(INPUT RECORDS begins)

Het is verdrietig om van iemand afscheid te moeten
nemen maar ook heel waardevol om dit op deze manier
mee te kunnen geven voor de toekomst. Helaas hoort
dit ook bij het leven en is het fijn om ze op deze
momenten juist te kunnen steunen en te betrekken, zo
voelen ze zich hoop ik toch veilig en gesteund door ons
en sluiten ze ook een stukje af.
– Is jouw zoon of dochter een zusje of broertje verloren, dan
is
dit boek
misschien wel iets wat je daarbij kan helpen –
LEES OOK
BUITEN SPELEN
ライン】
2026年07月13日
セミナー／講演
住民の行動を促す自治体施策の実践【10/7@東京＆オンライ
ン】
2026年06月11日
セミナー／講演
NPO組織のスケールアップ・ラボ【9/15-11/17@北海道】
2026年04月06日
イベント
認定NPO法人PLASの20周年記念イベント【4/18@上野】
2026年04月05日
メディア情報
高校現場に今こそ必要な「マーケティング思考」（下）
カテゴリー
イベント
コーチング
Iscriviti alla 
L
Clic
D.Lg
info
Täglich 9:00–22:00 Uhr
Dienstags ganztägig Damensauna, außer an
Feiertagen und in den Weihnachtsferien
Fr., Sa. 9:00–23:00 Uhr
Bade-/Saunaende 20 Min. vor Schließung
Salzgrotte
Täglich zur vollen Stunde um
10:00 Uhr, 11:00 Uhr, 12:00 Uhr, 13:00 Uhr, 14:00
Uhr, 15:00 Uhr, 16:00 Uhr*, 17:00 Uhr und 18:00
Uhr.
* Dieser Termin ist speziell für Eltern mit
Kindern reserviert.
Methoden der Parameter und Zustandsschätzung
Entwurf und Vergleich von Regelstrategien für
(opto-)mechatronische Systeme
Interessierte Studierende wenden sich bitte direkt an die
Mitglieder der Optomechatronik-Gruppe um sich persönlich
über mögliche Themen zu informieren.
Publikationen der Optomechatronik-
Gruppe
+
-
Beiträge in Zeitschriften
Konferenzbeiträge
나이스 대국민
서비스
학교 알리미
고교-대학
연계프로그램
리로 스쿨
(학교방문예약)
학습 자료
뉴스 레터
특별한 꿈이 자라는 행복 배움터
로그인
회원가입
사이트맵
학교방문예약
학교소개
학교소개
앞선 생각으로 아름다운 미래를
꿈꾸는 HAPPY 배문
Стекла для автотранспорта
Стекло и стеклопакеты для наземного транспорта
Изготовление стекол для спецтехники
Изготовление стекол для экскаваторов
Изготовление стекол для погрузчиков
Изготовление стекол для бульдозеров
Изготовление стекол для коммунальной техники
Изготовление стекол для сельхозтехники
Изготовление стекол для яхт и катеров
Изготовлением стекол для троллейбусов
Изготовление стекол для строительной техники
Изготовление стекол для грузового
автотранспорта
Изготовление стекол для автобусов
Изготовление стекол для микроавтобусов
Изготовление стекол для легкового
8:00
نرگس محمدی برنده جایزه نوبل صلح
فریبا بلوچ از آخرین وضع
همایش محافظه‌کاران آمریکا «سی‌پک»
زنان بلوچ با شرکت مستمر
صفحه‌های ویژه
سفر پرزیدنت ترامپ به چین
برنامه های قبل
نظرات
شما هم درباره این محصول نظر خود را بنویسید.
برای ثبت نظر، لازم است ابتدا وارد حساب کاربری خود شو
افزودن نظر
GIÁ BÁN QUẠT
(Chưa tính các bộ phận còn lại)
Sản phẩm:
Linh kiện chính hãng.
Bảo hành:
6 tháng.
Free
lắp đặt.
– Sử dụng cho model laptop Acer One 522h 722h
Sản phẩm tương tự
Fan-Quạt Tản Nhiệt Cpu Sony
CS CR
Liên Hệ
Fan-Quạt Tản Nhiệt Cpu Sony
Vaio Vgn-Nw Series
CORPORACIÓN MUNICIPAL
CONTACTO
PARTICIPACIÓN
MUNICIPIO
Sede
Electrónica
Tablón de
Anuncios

(INPUT RECORDS ends)

* _WHAT THE EXERCISE ASKS_: Check each line of the data above for the string "kunnen", and copy the ones that have it.

* _PROBLEM SOLUTION_:
mee te kunnen geven voor de toekomst. Helaas hoort
momenten juist te kunnen steunen en te betrekken, zo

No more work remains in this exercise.